Over the last year, mobile ad revenue has grown 95%, at the expense of nearly every other medium, from desktop to radio. The report shows an additional 46% this year, followed by 29% the two subsequent years, resulting in 58% of the total ad market by 2018.
Share of Global Adspend (% of Total) | ||
Medium | 2015 | 2018 |
Television | 36.9% | 33.7% |
Desktop internet | 19.5 | 16.0 |
Mobile internet | 10.4 | 22.4 |
Newspapers | 12.6 | 9.6 |
Magazines | 6.5 | 5.0 |
Radio | 6.7 | 6.1 |
Outdoor | 6.8 | 6.6 |
Cinema | 0.6 | 0.7 |
Source: ZenithOptimedia/ClickZ, June 2016 |
The shift toward mobile has affected different ad formats. Banner ads don’t work as well on the smaller mobile screens and as a result, the report says they are expected to shrink by 3.1% this year, despite increasing by 8.6% in 2015.

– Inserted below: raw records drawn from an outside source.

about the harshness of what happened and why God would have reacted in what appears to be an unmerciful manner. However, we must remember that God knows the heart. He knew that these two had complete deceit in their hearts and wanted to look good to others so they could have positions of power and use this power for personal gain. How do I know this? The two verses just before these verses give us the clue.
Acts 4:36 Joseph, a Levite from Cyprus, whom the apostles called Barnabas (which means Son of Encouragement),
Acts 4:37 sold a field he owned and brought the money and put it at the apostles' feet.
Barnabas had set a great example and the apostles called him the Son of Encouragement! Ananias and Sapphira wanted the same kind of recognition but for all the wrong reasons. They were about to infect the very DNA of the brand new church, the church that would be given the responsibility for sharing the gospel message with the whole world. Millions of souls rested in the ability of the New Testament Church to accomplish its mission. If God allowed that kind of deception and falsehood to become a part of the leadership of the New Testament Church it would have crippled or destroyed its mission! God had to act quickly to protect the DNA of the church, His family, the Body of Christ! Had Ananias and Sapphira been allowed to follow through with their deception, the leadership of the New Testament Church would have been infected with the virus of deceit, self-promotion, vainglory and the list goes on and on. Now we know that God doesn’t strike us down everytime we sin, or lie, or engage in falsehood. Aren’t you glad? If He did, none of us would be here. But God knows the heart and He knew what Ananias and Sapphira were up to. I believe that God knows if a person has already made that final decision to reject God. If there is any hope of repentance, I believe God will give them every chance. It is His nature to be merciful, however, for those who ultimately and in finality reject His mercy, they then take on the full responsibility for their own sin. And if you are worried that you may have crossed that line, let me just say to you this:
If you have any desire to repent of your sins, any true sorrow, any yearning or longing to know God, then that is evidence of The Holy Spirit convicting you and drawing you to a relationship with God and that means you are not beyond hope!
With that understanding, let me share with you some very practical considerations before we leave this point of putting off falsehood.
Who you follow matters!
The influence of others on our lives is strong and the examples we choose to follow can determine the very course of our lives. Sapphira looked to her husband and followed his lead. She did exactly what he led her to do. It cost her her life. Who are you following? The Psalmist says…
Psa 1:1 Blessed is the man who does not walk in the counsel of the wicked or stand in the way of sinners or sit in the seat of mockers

Online video, says the report, is getting better and better from a user experience standpoint and as a result, video ads are projected to grow by 20.1% each year until 2018. And, paid social growing 23.6% over that period.
The report shows that paid search trumps all the mobile formats when it comes to ROI, according to the majority of respondents. Paid search comes with less uncertainty than either display or social advertising; 30% don’t know how to rate their ROI, compared with a respective 37 and 35%. Of those who do understand, only 12% say that mobile paid search results in poor ROI. Nearly one-third think it’s at least good; 15% said the same about display.
On another front, ad blocking is primarily seen as a desktop issue, but recent research shows that its mobile adoption is increasing at an alarming rate. Around the world, 22% of smartphone users, 419 million people, are blocking ads on the mobile web.
The frequently-cited reason for using ad blockers include irrelevant ads and disruptive ads, notes the report. On mobile, they greatly improve loading time, according to Catchpoint Systems, analyzing the loading times of 20 mobile sites from five publishers and 15 brands, with and without ad blockers turned on. On publishers’ websites, loading speed increased 27 to 49% with ad blockers.
CNN had the slowest site of the study, with a page taking an average of 14.8 seconds to load without an ad blocker; with, the time dropped down to 7.6%. Brand pages generally loaded faster than those of publishers, even without an ad blocker, Amazon’s site loaded in 1.68 seconds."